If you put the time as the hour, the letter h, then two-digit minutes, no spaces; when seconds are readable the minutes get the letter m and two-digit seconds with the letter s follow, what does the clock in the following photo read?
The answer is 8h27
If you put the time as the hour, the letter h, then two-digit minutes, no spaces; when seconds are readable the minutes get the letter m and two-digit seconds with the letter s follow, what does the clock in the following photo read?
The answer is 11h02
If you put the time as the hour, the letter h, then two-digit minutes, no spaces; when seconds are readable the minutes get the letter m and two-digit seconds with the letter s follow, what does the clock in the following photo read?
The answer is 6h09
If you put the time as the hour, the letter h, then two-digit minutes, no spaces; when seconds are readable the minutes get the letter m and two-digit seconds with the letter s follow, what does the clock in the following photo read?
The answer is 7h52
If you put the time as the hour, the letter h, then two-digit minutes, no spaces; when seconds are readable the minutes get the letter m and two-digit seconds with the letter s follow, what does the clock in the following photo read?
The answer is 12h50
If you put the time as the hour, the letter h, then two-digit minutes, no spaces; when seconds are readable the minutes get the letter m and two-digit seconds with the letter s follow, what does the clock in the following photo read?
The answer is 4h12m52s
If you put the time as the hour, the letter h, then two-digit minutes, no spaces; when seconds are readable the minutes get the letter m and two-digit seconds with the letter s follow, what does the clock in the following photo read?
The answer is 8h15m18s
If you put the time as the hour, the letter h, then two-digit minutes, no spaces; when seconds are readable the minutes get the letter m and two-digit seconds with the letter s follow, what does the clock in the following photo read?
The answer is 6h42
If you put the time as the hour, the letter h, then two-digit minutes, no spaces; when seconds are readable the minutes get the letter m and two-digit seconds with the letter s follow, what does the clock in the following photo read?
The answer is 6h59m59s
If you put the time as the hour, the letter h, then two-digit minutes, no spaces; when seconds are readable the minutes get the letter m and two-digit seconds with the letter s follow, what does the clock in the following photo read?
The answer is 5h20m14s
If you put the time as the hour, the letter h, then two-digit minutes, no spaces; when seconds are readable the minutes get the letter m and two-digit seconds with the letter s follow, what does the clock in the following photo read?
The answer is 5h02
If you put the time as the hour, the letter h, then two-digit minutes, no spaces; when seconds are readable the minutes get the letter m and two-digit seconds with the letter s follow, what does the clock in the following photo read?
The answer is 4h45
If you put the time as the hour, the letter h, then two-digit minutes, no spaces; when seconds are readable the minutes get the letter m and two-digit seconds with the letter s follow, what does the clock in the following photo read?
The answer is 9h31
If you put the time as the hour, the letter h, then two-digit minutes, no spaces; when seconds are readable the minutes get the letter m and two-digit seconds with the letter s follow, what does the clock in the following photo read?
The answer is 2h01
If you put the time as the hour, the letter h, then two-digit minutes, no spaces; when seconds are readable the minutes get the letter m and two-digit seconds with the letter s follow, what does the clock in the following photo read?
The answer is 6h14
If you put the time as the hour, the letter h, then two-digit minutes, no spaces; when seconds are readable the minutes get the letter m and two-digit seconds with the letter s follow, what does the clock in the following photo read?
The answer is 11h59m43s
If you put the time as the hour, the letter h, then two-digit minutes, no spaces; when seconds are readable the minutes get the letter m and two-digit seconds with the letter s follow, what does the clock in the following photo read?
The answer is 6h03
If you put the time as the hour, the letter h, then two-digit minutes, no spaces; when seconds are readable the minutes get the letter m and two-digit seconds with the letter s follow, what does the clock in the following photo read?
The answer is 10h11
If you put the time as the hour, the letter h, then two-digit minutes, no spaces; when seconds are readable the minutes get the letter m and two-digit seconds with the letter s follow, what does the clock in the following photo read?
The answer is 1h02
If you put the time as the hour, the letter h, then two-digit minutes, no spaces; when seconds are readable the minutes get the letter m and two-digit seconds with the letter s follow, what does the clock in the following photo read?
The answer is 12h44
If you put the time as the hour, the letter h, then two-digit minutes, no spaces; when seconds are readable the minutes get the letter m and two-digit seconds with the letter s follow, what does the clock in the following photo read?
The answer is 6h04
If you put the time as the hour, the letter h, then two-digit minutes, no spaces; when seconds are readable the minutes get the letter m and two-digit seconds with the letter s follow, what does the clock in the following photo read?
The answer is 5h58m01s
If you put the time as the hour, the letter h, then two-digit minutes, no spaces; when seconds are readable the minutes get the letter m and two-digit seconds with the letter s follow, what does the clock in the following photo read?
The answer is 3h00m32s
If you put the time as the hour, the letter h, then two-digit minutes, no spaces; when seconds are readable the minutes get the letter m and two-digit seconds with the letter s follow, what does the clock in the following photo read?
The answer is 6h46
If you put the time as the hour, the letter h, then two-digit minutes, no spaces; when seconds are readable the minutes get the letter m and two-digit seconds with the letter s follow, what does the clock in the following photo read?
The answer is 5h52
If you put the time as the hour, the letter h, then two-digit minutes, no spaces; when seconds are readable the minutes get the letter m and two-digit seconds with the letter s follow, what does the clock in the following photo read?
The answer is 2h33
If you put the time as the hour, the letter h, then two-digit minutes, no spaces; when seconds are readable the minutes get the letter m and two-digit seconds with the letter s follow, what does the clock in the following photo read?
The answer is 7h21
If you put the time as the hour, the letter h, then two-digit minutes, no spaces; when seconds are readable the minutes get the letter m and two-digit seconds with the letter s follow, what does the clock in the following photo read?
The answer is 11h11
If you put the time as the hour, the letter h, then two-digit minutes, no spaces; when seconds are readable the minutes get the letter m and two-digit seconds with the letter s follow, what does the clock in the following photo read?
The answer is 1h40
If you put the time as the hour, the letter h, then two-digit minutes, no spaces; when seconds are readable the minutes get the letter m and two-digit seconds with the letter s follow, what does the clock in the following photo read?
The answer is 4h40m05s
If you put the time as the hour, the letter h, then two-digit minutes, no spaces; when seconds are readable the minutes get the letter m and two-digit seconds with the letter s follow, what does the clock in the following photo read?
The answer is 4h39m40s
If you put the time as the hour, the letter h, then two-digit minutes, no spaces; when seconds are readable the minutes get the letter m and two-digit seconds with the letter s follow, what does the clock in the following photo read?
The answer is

◆ Request:
Could you set out all of the material above as a numbered list, leaving out any blank lines?

◆ Final result:
1. If you put the time as the hour, the letter h, then two-digit minutes, no spaces; when seconds are readable the minutes get the letter m and two-digit seconds with the letter s follow, what does the clock in the following photo read?
2. The answer is 8h27
3. If you put the time as the hour, the letter h, then two-digit minutes, no spaces; when seconds are readable the minutes get the letter m and two-digit seconds with the letter s follow, what does the clock in the following photo read?
4. The answer is 11h02
5. If you put the time as the hour, the letter h, then two-digit minutes, no spaces; when seconds are readable the minutes get the letter m and two-digit seconds with the letter s follow, what does the clock in the following photo read?
6. The answer is 6h09
7. If you put the time as the hour, the letter h, then two-digit minutes, no spaces; when seconds are readable the minutes get the letter m and two-digit seconds with the letter s follow, what does the clock in the following photo read?
8. The answer is 7h52
9. If you put the time as the hour, the letter h, then two-digit minutes, no spaces; when seconds are readable the minutes get the letter m and two-digit seconds with the letter s follow, what does the clock in the following photo read?
10. The answer is 12h50
11. If you put the time as the hour, the letter h, then two-digit minutes, no spaces; when seconds are readable the minutes get the letter m and two-digit seconds with the letter s follow, what does the clock in the following photo read?
12. The answer is 4h12m52s
13. If you put the time as the hour, the letter h, then two-digit minutes, no spaces; when seconds are readable the minutes get the letter m and two-digit seconds with the letter s follow, what does the clock in the following photo read?
14. The answer is 8h15m18s
15. If you put the time as the hour, the letter h, then two-digit minutes, no spaces; when seconds are readable the minutes get the letter m and two-digit seconds with the letter s follow, what does the clock in the following photo read?
16. The answer is 6h42
17. If you put the time as the hour, the letter h, then two-digit minutes, no spaces; when seconds are readable the minutes get the letter m and two-digit seconds with the letter s follow, what does the clock in the following photo read?
18. The answer is 6h59m59s
19. If you put the time as the hour, the letter h, then two-digit minutes, no spaces; when seconds are readable the minutes get the letter m and two-digit seconds with the letter s follow, what does the clock in the following photo read?
20. The answer is 5h20m14s
21. If you put the time as the hour, the letter h, then two-digit minutes, no spaces; when seconds are readable the minutes get the letter m and two-digit seconds with the letter s follow, what does the clock in the following photo read?
22. The answer is 5h02
23. If you put the time as the hour, the letter h, then two-digit minutes, no spaces; when seconds are readable the minutes get the letter m and two-digit seconds with the letter s follow, what does the clock in the following photo read?
24. The answer is 4h45
25. If you put the time as the hour, the letter h, then two-digit minutes, no spaces; when seconds are readable the minutes get the letter m and two-digit seconds with the letter s follow, what does the clock in the following photo read?
26. The answer is 9h31
27. If you put the time as the hour, the letter h, then two-digit minutes, no spaces; when seconds are readable the minutes get the letter m and two-digit seconds with the letter s follow, what does the clock in the following photo read?
28. The answer is 2h01
29. If you put the time as the hour, the letter h, then two-digit minutes, no spaces; when seconds are readable the minutes get the letter m and two-digit seconds with the letter s follow, what does the clock in the following photo read?
30. The answer is 6h14
31. If you put the time as the hour, the letter h, then two-digit minutes, no spaces; when seconds are readable the minutes get the letter m and two-digit seconds with the letter s follow, what does the clock in the following photo read?
32. The answer is 11h59m43s
33. If you put the time as the hour, the letter h, then two-digit minutes, no spaces; when seconds are readable the minutes get the letter m and two-digit seconds with the letter s follow, what does the clock in the following photo read?
34. The answer is 6h03
35. If you put the time as the hour, the letter h, then two-digit minutes, no spaces; when seconds are readable the minutes get the letter m and two-digit seconds with the letter s follow, what does the clock in the following photo read?
36. The answer is 10h11
37. If you put the time as the hour, the letter h, then two-digit minutes, no spaces; when seconds are readable the minutes get the letter m and two-digit seconds with the letter s follow, what does the clock in the following photo read?
38. The answer is 1h02
39. If you put the time as the hour, the letter h, then two-digit minutes, no spaces; when seconds are readable the minutes get the letter m and two-digit seconds with the letter s follow, what does the clock in the following photo read?
40. The answer is 12h44
41. If you put the time as the hour, the letter h, then two-digit minutes, no spaces; when seconds are readable the minutes get the letter m and two-digit seconds with the letter s follow, what does the clock in the following photo read?
42. The answer is 6h04
43. If you put the time as the hour, the letter h, then two-digit minutes, no spaces; when seconds are readable the minutes get the letter m and two-digit seconds with the letter s follow, what does the clock in the following photo read?
44. The answer is 5h58m01s
45. If you put the time as the hour, the letter h, then two-digit minutes, no spaces; when seconds are readable the minutes get the letter m and two-digit seconds with the letter s follow, what does the clock in the following photo read?
46. The answer is 3h00m32s
47. If you put the time as the hour, the letter h, then two-digit minutes, no spaces; when seconds are readable the minutes get the letter m and two-digit seconds with the letter s follow, what does the clock in the following photo read?
48. The answer is 6h46
49. If you put the time as the hour, the letter h, then two-digit minutes, no spaces; when seconds are readable the minutes get the letter m and two-digit seconds with the letter s follow, what does the clock in the following photo read?
50. The answer is 5h52
51. If you put the time as the hour, the letter h, then two-digit minutes, no spaces; when seconds are readable the minutes get the letter m and two-digit seconds with the letter s follow, what does the clock in the following photo read?
52. The answer is 2h33
53. If you put the time as the hour, the letter h, then two-digit minutes, no spaces; when seconds are readable the minutes get the letter m and two-digit seconds with the letter s follow, what does the clock in the following photo read?
54. The answer is 7h21
55. If you put the time as the hour, the letter h, then two-digit minutes, no spaces; when seconds are readable the minutes get the letter m and two-digit seconds with the letter s follow, what does the clock in the following photo read?
56. The answer is 11h11
57. If you put the time as the hour, the letter h, then two-digit minutes, no spaces; when seconds are readable the minutes get the letter m and two-digit seconds with the letter s follow, what does the clock in the following photo read?
58. The answer is 1h40
59. If you put the time as the hour, the letter h, then two-digit minutes, no spaces; when seconds are readable the minutes get the letter m and two-digit seconds with the letter s follow, what does the clock in the following photo read?
60. The answer is 4h40m05s
61. If you put the time as the hour, the letter h, then two-digit minutes, no spaces; when seconds are readable the minutes get the letter m and two-digit seconds with the letter s follow, what does the clock in the following photo read?
62. The answer is 4h39m40s
63. If you put the time as the hour, the letter h, then two-digit minutes, no spaces; when seconds are readable the minutes get the letter m and two-digit seconds with the letter s follow, what does the clock in the following photo read?
64. The answer is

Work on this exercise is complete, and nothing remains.